You will see many 16-18 ft boats similar to the LUND ProVs fishing up here from early Spring to late Fall. Have never felt the least bit worried out there in that boat. The nice thing is that there are several harbors of refuge nearly anywhere you might be fishing on the GT bays. Just watch the weather and use your head. GL.

NB


----------



## kroppe (May 7, 2000)

Derrick

A few comments. I fish out of a 17' boat on all the Great Lakes. I go out in up to 3+ footers on Lk Michigan. A bigger boat is nice, but not required. My son and I are both 6' and the 17' boat is good for the two of us. Three people in my boat would be tight and I wouldn't do it unless conditions were perfect with little or no wind and low or no waves. 

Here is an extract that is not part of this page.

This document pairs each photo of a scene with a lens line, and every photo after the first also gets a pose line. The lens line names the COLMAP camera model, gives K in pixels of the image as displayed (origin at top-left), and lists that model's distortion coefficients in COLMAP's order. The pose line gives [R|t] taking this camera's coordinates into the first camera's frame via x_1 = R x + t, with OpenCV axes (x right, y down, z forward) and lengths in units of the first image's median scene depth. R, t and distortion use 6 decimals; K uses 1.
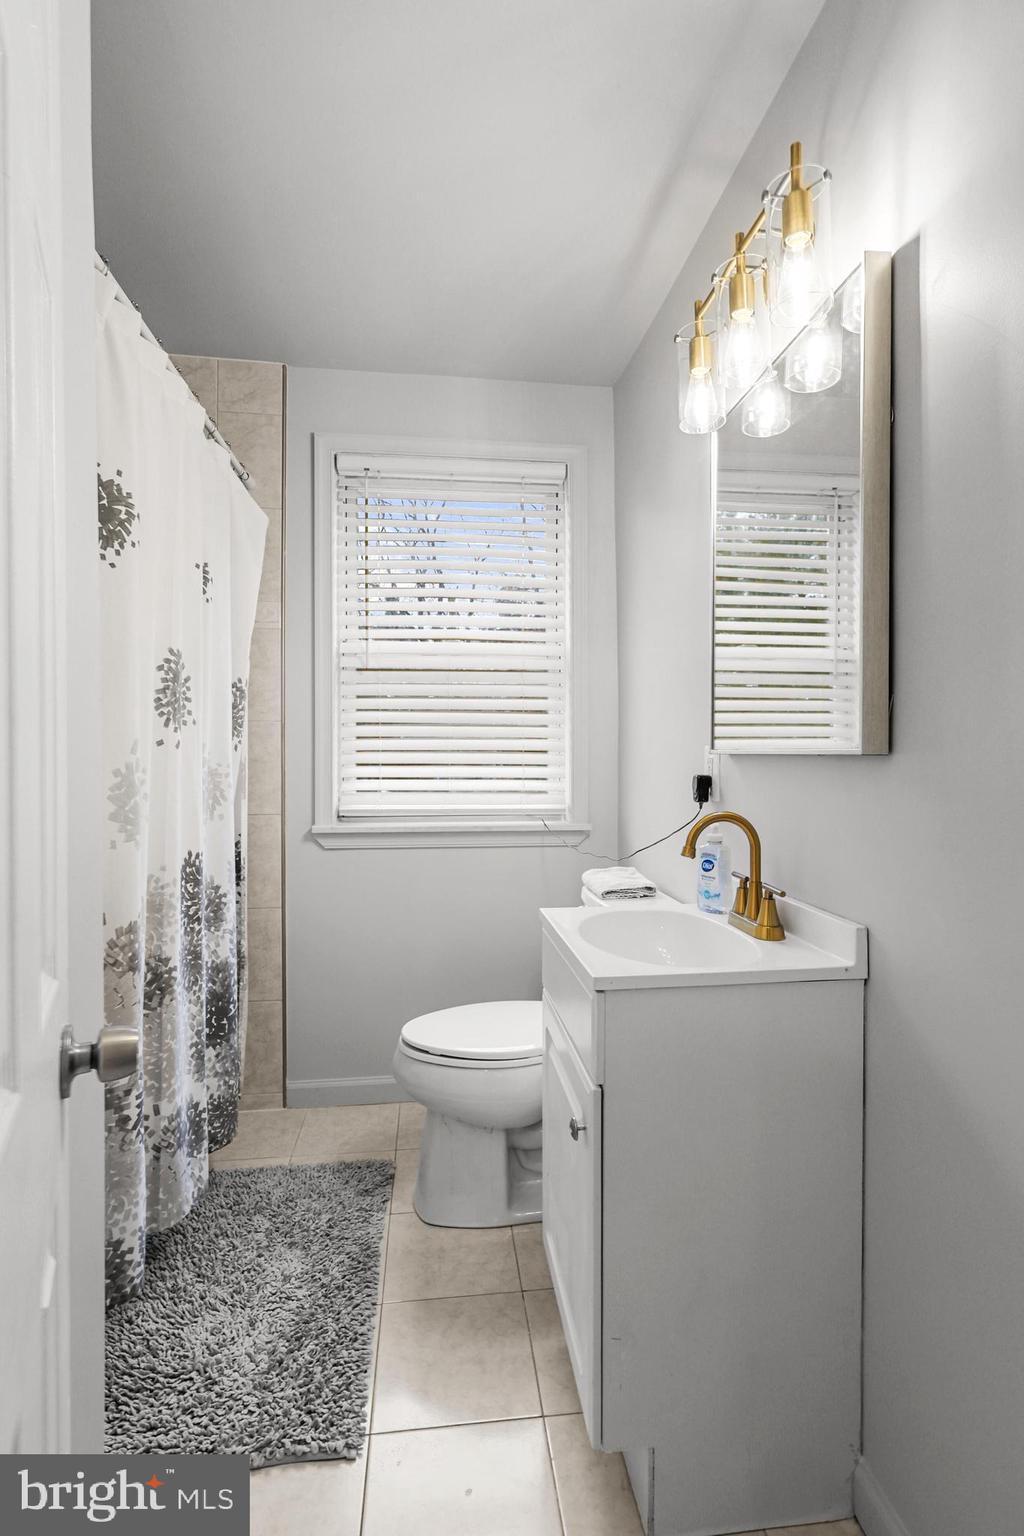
lens RADIAL K [[731.3, 0, 512.2], [0, 731.3, 765.2], [0, 0, 1]] dist [-0.008389, 0.002937]
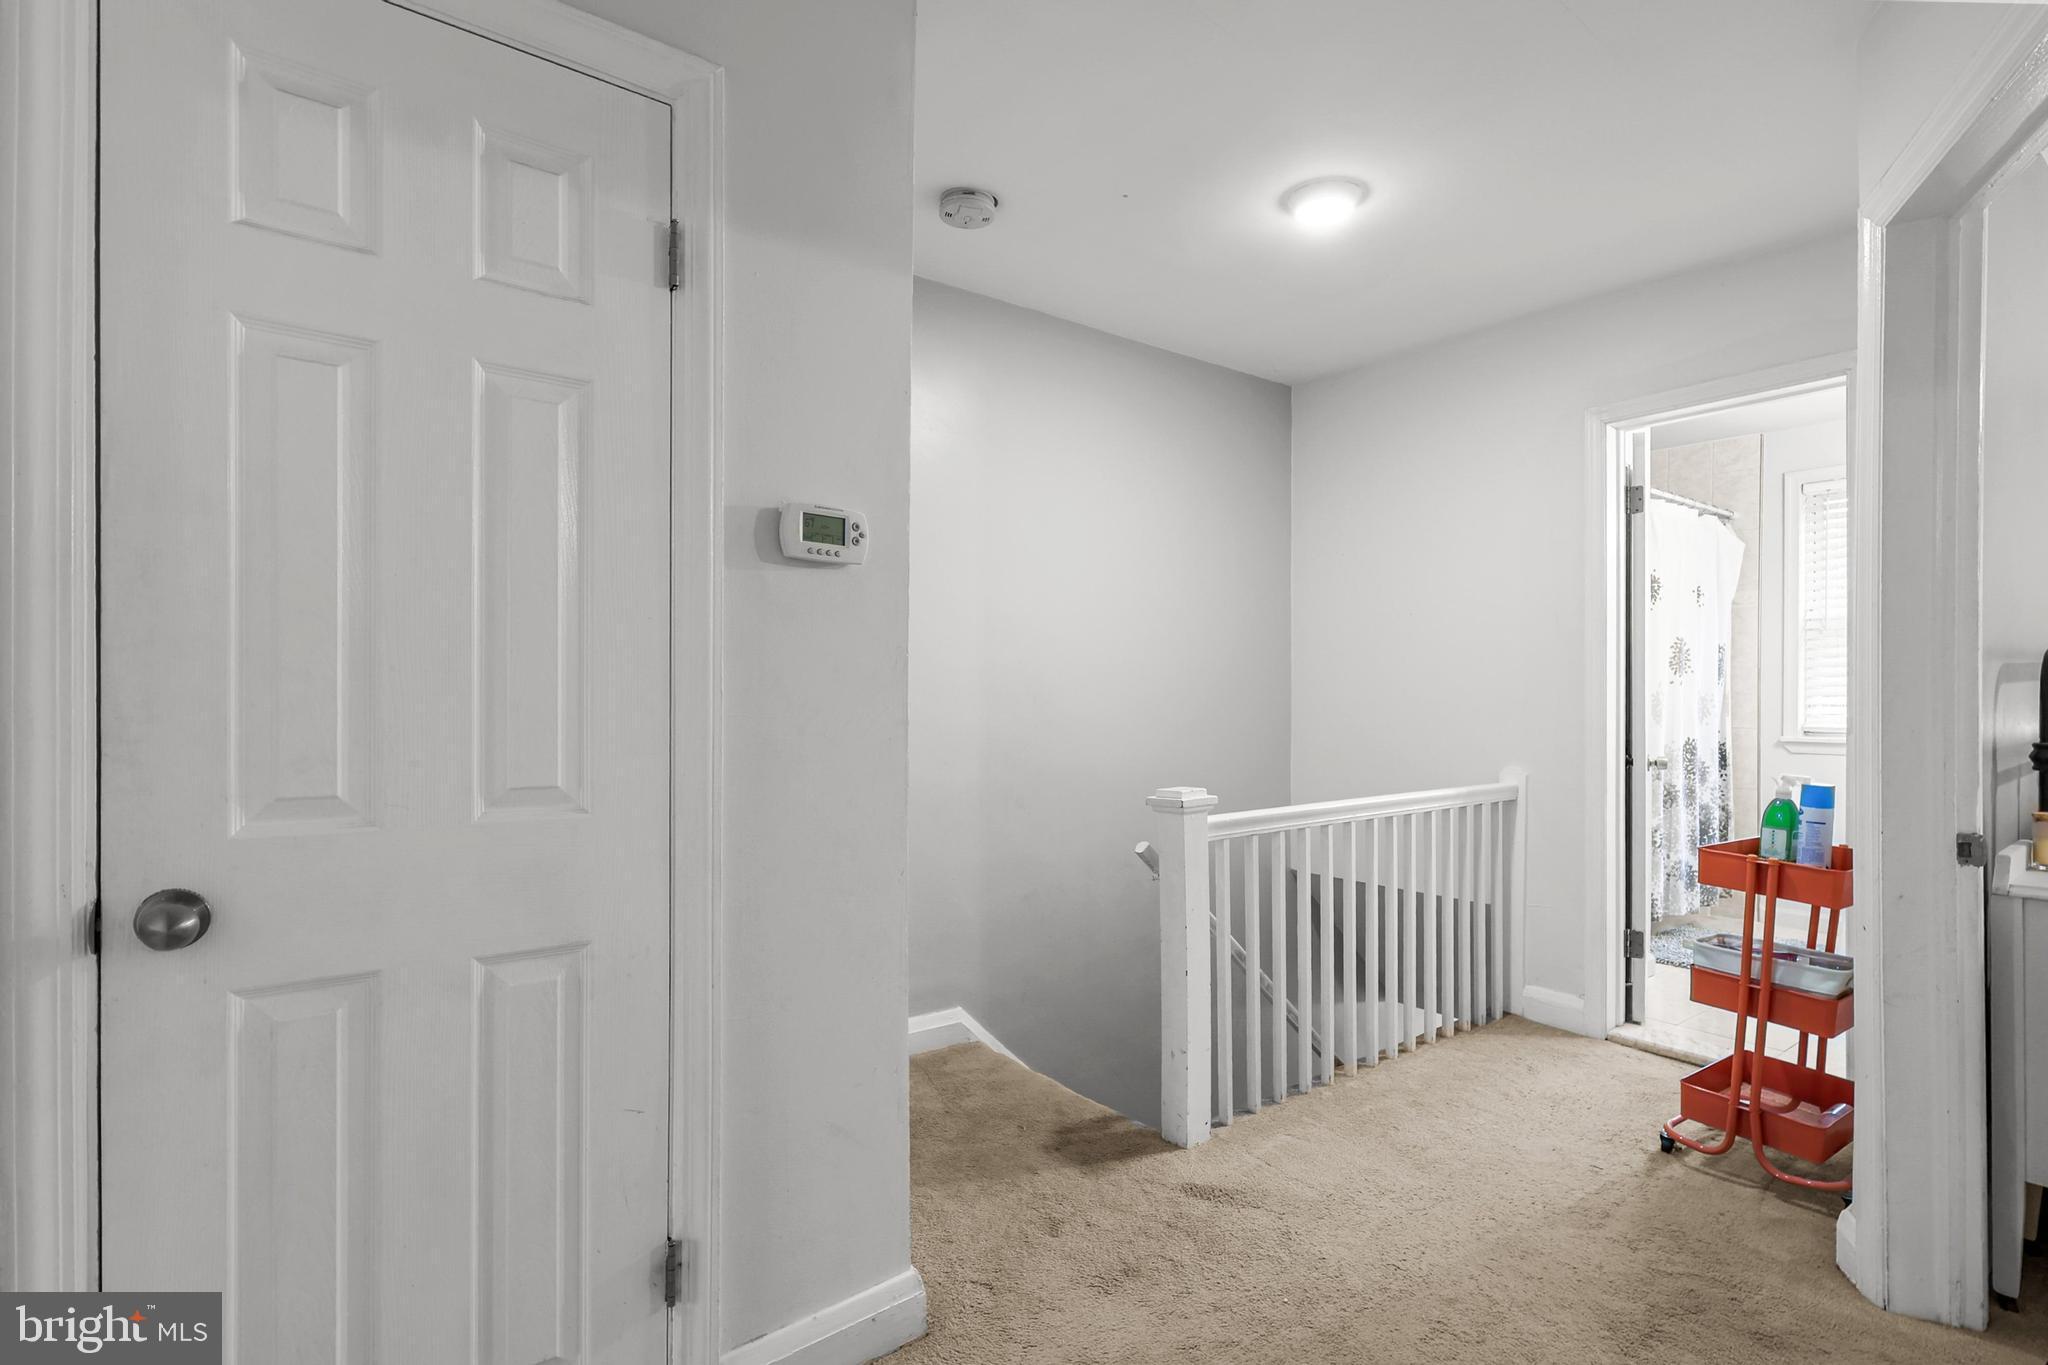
lens RADIAL K [[975.1, 0, 1025.2], [0, 975.1, 693.7], [0, 0, 1]] dist [-0.008389, 0.002937]
pose [[0.507472, -0.004457, -0.861657, 0.885543], [-0.016552, 0.999752, -0.014919, 0.067297], [0.861509, 0.021833, 0.507273, -1.821701]]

I agree with the comment about pre-2004 Lunds. The boats made under the current ownership are a departure from those made under the prior ownership.


----------



## DerrickStott (Oct 22, 2014)

I found a great deal on a 20' ranger, it's 2006 but in good shape. I'm heading to Sutton's Bay and TC bay the first week of August. The goal is to do some salmon trolling and jigging for whitefish/lake trout. If anyone has any boating tips or recommendations let me know. I'll be sending reports while I'm out too.


----------



## Robert Holmes (Oct 13, 2008)

Pick your days and shop till you find an unbeatable deal. THe kids are small ant you will not need a bigger boat for a couple of years


----------



## buckmasterflex (Oct 18, 2014)

I've got a 17' Lund Angler SS. I'm pretty sure they're a little cheaper than the Pro V's, so maybe you should look into this model. I use it exclusively on East Bay. It doesn't have as deep of a hull as the Pro-V, which might be a better choice if you plan to do some trolling on Lake Michigan. West Bay is usually a little choppier, but my boat can handle almost anything the bays can dish out (barring a hurricane or something). You just have to adjust the trim a little bit if it starts getting wavy. The open raised deck is great for smallmouth and jigging. I've got a couple electric down riggers too, although I think salmon fishing in lake MI is going the way of the dinosaurs. I would buy your boat with smallmouth, walleye, lake trout, and whitefish in mind.


----------



## Fishrmac (Feb 28, 2015)

Late comment but I have a 2000 sylvan 1700 explorer and I love it! I run 2 riggers sometimes stacked, 2 dipseys and 4 long lines. 8 lines is easy. Wife plus 3 kids. Sometimes I wish I had a 19 or 20 but the aluminum 17-19 foot boat with 90-135hp will serve your purpose for a lifetime. I've fished in 3' chop(not for long) but it handles waves well. Good storage, space to move or for the kids to nap. I will never part with mine...it's too well built for multi purpose applications.


----------



## Mr Burgundy (Nov 19, 2009)

Just out of curiosity, why didn't anyone mention bass trackers deep v?


----------